**Instructions for the task:** From the entries below, reproduce exactly the line containing "pen holder: none", the line containing "water bottle: present", and every line in between, with nothing added.

**Entries shown:**
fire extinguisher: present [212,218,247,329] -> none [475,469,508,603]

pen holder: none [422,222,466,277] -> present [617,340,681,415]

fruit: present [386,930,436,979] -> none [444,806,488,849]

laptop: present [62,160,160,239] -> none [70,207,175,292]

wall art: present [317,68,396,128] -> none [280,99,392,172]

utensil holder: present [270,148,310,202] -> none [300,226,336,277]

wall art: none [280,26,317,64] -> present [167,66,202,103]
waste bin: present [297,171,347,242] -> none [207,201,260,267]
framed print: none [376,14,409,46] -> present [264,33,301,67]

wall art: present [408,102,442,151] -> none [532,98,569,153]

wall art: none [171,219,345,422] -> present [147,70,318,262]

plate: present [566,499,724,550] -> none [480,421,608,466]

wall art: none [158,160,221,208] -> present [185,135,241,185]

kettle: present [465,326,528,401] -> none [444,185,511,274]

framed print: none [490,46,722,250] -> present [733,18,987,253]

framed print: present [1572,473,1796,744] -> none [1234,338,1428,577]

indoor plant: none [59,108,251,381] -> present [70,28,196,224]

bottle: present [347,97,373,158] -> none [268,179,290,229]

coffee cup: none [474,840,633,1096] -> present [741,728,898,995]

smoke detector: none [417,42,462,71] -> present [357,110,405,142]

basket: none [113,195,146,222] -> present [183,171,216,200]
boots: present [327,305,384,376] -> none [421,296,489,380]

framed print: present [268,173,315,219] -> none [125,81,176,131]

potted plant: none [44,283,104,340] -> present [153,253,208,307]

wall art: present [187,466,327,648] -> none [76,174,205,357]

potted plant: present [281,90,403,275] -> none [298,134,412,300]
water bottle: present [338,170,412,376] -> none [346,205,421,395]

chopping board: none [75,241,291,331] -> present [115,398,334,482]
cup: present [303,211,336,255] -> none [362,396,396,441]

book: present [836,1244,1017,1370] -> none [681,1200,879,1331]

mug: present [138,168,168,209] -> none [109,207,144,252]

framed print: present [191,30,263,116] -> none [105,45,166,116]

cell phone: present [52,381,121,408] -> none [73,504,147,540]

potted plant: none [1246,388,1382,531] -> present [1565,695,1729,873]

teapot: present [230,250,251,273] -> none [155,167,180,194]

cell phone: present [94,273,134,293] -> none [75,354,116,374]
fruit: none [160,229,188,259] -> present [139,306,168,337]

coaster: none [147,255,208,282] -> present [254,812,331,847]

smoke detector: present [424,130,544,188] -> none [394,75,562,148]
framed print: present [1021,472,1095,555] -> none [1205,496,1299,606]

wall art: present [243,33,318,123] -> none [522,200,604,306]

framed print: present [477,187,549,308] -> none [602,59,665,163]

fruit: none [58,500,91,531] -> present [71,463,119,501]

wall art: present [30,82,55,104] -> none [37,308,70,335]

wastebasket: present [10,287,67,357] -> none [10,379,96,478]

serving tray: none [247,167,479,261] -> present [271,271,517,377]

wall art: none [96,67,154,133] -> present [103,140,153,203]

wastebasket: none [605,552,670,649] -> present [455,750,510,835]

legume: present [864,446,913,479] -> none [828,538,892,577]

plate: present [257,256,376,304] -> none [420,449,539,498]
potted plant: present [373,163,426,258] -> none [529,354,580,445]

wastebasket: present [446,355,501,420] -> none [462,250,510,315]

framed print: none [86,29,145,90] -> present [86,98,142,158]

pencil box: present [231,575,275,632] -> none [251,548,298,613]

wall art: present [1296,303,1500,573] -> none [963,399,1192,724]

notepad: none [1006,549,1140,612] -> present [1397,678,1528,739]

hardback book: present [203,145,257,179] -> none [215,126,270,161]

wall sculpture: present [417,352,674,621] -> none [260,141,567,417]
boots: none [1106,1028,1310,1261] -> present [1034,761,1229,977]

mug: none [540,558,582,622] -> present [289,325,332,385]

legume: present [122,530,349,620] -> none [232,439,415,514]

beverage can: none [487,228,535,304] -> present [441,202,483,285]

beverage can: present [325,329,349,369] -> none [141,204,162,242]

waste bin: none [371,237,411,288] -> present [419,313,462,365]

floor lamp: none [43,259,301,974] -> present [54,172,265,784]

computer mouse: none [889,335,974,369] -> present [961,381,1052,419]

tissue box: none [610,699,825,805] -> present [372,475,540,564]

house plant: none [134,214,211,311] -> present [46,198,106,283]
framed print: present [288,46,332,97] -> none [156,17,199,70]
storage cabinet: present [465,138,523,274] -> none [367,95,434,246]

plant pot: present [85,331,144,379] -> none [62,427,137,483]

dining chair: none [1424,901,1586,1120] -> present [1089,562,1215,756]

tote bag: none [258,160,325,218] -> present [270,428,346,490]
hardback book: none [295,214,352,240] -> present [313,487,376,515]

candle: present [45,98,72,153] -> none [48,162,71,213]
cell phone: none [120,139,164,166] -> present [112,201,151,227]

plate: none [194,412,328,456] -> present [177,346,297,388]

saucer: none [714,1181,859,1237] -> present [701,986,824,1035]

**Exercise response:**
pen holder: none [422,222,466,277] -> present [617,340,681,415]

fruit: present [386,930,436,979] -> none [444,806,488,849]

laptop: present [62,160,160,239] -> none [70,207,175,292]

wall art: present [317,68,396,128] -> none [280,99,392,172]

utensil holder: present [270,148,310,202] -> none [300,226,336,277]

wall art: none [280,26,317,64] -> present [167,66,202,103]
waste bin: present [297,171,347,242] -> none [207,201,260,267]
framed print: none [376,14,409,46] -> present [264,33,301,67]

wall art: present [408,102,442,151] -> none [532,98,569,153]

wall art: none [171,219,345,422] -> present [147,70,318,262]

plate: present [566,499,724,550] -> none [480,421,608,466]

wall art: none [158,160,221,208] -> present [185,135,241,185]

kettle: present [465,326,528,401] -> none [444,185,511,274]

framed print: none [490,46,722,250] -> present [733,18,987,253]

framed print: present [1572,473,1796,744] -> none [1234,338,1428,577]

indoor plant: none [59,108,251,381] -> present [70,28,196,224]

bottle: present [347,97,373,158] -> none [268,179,290,229]

coffee cup: none [474,840,633,1096] -> present [741,728,898,995]

smoke detector: none [417,42,462,71] -> present [357,110,405,142]

basket: none [113,195,146,222] -> present [183,171,216,200]
boots: present [327,305,384,376] -> none [421,296,489,380]

framed print: present [268,173,315,219] -> none [125,81,176,131]

potted plant: none [44,283,104,340] -> present [153,253,208,307]

wall art: present [187,466,327,648] -> none [76,174,205,357]

potted plant: present [281,90,403,275] -> none [298,134,412,300]
water bottle: present [338,170,412,376] -> none [346,205,421,395]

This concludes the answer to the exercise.